To dramatize the unfair disparity that results when auto insurance premiums are based primarily on ZIP code, the coalition held a news conference today along Broadway at 41st Street in Oakland, the border between the 94609 and 94611 ZIP codes. One leading insurer charges an annual premium of $1,442.50 for standard coverage for a female driver living on the 94611 side of the street who has 22 years of driving experience with no violations. If this same driver moved across the street into the 94609 ZIP code, she would pay $1,870.22 – about $427, or 30 percent, more.
Even larger disparities exist between ZIP codes that are close but not side by side. For example, a young man with two years driving experience living in the wealthy Montclair district of Oakland would be charged $4,212 for basic liability coverage, while the same driver living in the predominantly Latino Fruitvale district would be charged a $5,526 annual premium – over $1,300 more. A male driver living in Walnut Creek with five years of driving experience and no traffic violations would pay, on average, $928.80 for basic liability coverage. But if he lived in the more working class community of Richmond, he would pay almost $300 more or $1,216.50. The same driver would pay, on average, $1,406.12 in San Francisco, compared to $927.86 for identical basic liability coverage if he lived in the community of San Mateo.
“Allowing insurance companies to base their auto premiums primarily on ZIP codes has made insurance coverage unaffordable for many low income drivers,” said Mark Savage, Senior Attorney for Consumers Union. “That’s unfair and it hurts all of us because it means there are more uninsured and underinsured drivers on the road. And those of us with insurance end up paying a higher ‘uninsured motorist’ premium as a result.”
The coalition filed a petition with Insurance Commissioner John Garamendi last May calling on him to require auto insurers to base their premiums primarily on the three mandatory factors spelled out in the voter-approved Proposition 103 – driving safety record, miles driven, and years of driving experience. The petition seeks to strike down a regulation adopted by former Insurance Commissioner Chuck Quackenbush in 1996 that has allowed insurers to circumvent Proposition 103 by giving far more weight to a driver’s ZIP code and other criteria.
“Insurance companies used their influence over Quackenbush to subvert the will of the voters who enacted Proposition 103 fifteen years ago,” said Harvey Rosenfeld, author of Proposition 103. “The voters are looking to Insurance Commissioner Garamendi to correct this injustice so that drivers who have a good safety record don¹t end up paying higher premiums because of the neighborhood they live in.”

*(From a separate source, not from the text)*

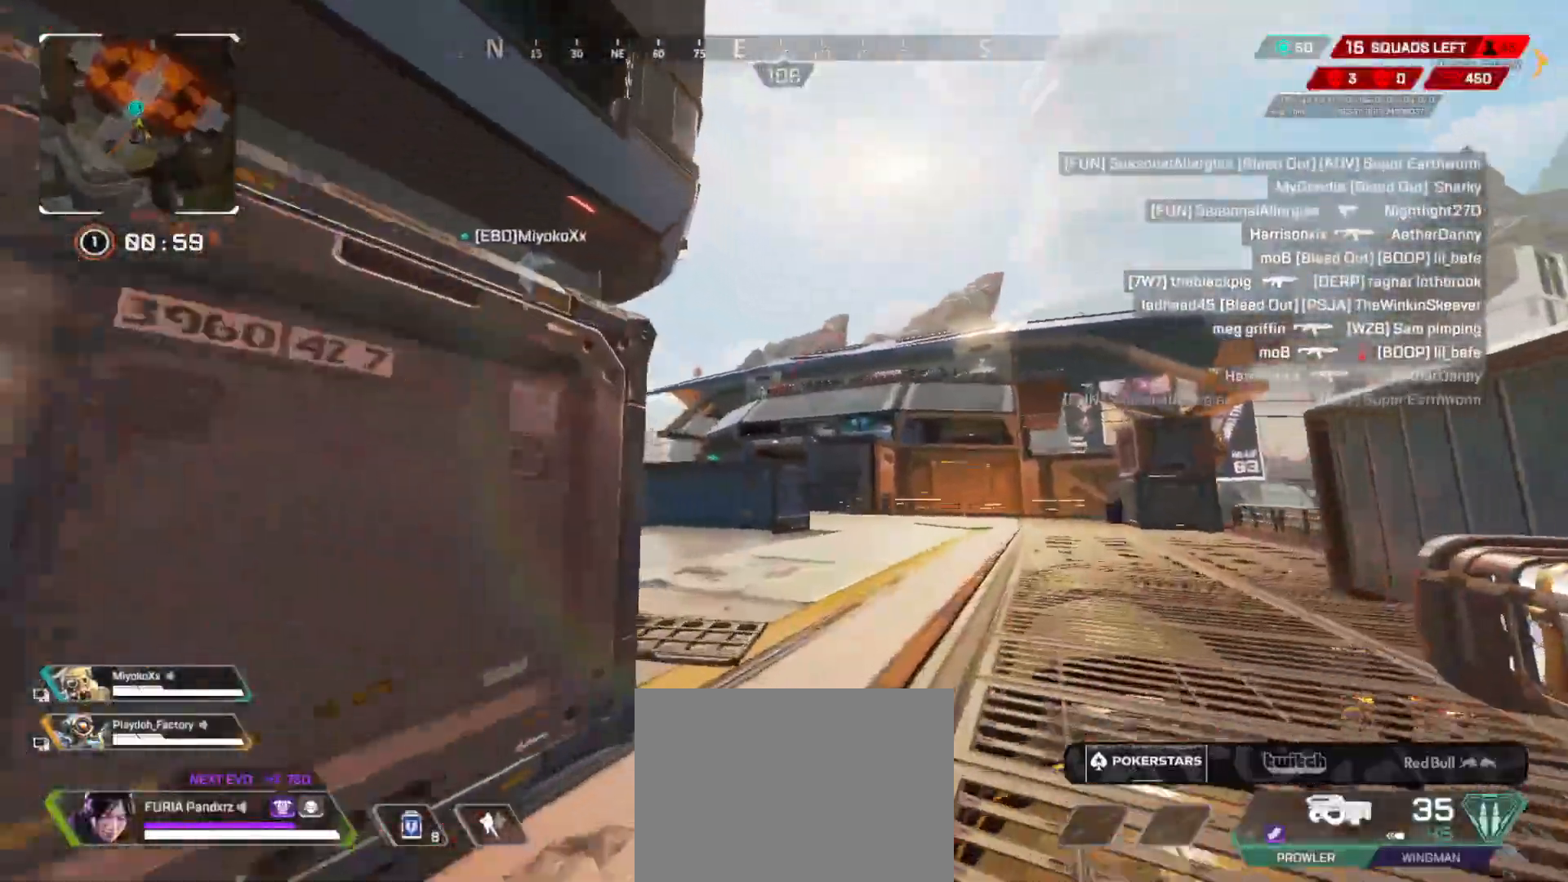
{"buttons": ["L3"], "left_stick": "up", "right_stick": "center", "button_events": [[34, "L3", "up"], [34, "Y", "up"], [100, "L3", "down"], [234, "L3", "up"], [451, "L3", "down"]]}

Passed by voters in 1988, Proposition 103 allowed the Insurance Commissioner to adopt regulations authorizing the use of optional rating factors for determining insurance premiums. However, the weight or importance of any optional factor an insurers use, such as ZIP code, gender or marital status, must be less than the weight of each mandatory factor in determining auto premiums.
“Californians shouldn’t be penalized with higher auto insurance rates just because of their ZIP code,” said San Francisco City Attorney Dennis Herrera. “We thank Commissioner Garamendi for reviewing this important issue, and we urge the Department of Insurance to adopt new regulations in order to stop ‘postal profiling’ by the auto insurers.”
State Insurance Commissioner John Garamendi will hold the first in a series of statewide town hall meetings on the proposal in Oakland on December 4, at 6pm at the Elihu Harris State Building at 1515 Clay Street, near City Hall. Other town hall meeting are scheduled in January 2004 in Van Nuys, Los Angeles, Buena Park and San Diego.